[Opening Records shown section]
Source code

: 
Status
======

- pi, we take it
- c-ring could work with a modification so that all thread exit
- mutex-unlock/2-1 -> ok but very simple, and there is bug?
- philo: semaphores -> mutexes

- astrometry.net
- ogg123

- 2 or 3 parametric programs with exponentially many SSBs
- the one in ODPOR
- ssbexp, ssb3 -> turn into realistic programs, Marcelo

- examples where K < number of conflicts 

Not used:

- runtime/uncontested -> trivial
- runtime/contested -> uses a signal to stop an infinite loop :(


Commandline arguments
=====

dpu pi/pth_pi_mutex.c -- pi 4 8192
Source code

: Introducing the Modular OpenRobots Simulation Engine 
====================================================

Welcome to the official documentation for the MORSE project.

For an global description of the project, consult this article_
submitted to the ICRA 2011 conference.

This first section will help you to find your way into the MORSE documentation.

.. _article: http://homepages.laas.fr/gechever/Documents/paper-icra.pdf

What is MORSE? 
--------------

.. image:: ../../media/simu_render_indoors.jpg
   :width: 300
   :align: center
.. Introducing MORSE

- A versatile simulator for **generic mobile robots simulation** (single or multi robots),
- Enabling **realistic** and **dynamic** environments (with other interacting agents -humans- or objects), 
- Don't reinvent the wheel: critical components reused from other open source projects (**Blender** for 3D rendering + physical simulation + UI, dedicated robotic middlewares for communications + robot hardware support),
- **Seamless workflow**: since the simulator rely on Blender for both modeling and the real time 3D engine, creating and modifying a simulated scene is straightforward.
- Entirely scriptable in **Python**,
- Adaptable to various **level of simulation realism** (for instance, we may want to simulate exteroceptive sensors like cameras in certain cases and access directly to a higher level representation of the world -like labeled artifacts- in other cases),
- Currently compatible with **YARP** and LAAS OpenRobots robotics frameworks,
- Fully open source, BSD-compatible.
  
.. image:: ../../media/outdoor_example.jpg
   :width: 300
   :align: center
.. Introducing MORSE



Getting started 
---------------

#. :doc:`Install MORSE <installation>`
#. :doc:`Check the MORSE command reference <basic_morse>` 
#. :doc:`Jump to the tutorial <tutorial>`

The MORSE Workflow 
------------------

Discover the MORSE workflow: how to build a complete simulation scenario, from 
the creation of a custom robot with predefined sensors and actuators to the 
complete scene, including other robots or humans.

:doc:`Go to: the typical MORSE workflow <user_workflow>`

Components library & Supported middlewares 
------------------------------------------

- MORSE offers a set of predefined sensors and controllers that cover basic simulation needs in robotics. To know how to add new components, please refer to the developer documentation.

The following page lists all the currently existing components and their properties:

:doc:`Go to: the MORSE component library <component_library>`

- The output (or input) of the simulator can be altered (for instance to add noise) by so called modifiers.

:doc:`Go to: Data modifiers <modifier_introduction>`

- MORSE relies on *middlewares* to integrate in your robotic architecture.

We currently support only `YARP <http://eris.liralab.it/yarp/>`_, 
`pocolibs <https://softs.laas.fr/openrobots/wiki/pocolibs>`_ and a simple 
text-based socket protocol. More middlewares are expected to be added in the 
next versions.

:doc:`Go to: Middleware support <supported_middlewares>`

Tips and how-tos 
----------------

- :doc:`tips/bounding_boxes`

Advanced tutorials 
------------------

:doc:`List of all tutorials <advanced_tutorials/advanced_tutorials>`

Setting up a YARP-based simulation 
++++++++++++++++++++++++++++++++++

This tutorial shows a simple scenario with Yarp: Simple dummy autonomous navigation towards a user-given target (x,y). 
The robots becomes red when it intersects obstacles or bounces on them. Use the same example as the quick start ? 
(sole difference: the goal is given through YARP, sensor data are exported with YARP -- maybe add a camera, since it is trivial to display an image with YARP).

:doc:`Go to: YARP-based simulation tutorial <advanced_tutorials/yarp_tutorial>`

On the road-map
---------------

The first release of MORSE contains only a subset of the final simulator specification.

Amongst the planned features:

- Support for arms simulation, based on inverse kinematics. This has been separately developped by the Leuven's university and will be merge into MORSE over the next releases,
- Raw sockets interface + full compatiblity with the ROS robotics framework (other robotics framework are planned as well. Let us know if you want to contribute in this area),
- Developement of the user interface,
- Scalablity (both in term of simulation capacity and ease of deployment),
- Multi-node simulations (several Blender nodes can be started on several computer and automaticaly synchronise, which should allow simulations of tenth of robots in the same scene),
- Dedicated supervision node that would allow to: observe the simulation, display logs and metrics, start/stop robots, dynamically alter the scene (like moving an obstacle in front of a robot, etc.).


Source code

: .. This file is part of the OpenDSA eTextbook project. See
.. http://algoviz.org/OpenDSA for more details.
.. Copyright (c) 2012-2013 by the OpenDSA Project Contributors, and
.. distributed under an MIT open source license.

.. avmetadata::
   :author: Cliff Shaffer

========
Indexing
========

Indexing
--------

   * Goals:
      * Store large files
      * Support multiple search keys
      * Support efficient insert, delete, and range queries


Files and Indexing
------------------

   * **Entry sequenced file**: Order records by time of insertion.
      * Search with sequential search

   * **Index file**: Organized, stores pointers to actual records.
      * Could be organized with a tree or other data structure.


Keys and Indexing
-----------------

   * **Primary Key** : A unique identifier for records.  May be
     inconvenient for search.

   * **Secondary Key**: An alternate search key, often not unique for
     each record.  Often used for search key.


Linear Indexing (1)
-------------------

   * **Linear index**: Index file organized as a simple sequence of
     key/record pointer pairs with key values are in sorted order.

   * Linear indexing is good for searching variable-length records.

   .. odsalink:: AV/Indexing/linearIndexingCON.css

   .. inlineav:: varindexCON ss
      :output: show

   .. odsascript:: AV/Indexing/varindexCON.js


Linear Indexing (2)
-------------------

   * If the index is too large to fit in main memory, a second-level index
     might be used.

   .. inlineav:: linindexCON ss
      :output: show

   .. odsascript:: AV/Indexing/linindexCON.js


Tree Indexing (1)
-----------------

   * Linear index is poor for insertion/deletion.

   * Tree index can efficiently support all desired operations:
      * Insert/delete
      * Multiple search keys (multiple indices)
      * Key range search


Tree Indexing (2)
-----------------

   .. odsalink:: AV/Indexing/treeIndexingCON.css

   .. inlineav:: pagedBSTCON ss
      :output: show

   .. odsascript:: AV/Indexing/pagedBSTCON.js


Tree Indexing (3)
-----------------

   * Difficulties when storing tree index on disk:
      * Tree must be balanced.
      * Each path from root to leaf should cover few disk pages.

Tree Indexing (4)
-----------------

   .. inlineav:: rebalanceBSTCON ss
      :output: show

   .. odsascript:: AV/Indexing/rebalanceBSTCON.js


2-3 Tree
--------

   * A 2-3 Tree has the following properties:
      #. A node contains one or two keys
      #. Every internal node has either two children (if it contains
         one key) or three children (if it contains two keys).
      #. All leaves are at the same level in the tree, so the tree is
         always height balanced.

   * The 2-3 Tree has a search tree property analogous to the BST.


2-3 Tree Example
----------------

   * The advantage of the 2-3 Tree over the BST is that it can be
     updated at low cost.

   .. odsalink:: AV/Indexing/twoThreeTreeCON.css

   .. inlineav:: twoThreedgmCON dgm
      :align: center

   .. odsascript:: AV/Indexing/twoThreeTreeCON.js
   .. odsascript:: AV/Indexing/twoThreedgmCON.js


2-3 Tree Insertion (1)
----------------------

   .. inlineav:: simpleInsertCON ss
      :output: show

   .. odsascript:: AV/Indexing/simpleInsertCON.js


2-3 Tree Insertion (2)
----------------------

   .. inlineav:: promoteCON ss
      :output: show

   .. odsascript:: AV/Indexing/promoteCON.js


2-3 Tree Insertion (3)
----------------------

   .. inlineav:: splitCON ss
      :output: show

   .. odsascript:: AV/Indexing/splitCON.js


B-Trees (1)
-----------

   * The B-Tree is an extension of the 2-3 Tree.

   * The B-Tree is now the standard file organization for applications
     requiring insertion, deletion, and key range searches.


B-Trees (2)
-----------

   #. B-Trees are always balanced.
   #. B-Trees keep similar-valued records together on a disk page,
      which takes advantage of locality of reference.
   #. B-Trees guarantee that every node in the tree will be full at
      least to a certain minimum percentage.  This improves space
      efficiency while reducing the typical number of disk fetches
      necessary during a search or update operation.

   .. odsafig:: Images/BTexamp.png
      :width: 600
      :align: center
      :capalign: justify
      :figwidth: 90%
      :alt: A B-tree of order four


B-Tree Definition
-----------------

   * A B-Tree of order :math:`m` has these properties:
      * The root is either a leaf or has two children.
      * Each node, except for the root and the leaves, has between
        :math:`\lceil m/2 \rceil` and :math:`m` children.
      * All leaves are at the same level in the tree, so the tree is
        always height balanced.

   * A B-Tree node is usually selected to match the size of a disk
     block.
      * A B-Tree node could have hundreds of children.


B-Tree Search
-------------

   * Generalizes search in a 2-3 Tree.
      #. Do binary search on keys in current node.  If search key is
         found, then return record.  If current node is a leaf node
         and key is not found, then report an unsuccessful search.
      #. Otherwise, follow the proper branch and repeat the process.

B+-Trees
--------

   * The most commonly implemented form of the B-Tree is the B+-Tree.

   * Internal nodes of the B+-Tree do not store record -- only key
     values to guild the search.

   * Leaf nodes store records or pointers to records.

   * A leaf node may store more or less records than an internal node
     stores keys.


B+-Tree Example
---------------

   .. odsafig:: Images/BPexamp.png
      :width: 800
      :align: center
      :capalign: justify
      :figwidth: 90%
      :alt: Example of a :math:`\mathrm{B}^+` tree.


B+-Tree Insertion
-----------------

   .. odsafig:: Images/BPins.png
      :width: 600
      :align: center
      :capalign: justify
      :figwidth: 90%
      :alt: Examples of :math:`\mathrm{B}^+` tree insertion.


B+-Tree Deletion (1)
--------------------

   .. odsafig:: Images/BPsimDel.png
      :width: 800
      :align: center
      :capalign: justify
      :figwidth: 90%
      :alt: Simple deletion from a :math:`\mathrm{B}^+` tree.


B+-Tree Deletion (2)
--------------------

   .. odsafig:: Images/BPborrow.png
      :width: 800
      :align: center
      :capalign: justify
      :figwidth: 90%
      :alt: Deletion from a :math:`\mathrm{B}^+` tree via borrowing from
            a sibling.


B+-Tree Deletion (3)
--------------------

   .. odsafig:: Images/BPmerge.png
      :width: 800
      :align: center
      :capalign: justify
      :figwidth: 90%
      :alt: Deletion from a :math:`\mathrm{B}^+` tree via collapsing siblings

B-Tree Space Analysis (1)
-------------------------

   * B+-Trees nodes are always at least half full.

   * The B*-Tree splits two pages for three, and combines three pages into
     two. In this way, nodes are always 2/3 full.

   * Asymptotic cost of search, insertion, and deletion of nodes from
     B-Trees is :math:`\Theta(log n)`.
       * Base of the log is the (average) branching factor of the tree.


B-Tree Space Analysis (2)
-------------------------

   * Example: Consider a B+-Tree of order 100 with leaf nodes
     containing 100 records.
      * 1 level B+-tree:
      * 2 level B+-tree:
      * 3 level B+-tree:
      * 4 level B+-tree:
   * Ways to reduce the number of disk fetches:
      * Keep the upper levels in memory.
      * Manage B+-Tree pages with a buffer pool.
[Closing Records shown section]
Request:
Copy out every line of the listing that includes the string "disk".

Reply:
   * Difficulties when storing tree index on disk:
      * Each path from root to leaf should cover few disk pages.
   #. B-Trees keep similar-valued records together on a disk page,
      efficiency while reducing the typical number of disk fetches
   * A B-Tree node is usually selected to match the size of a disk
   * Ways to reduce the number of disk fetches:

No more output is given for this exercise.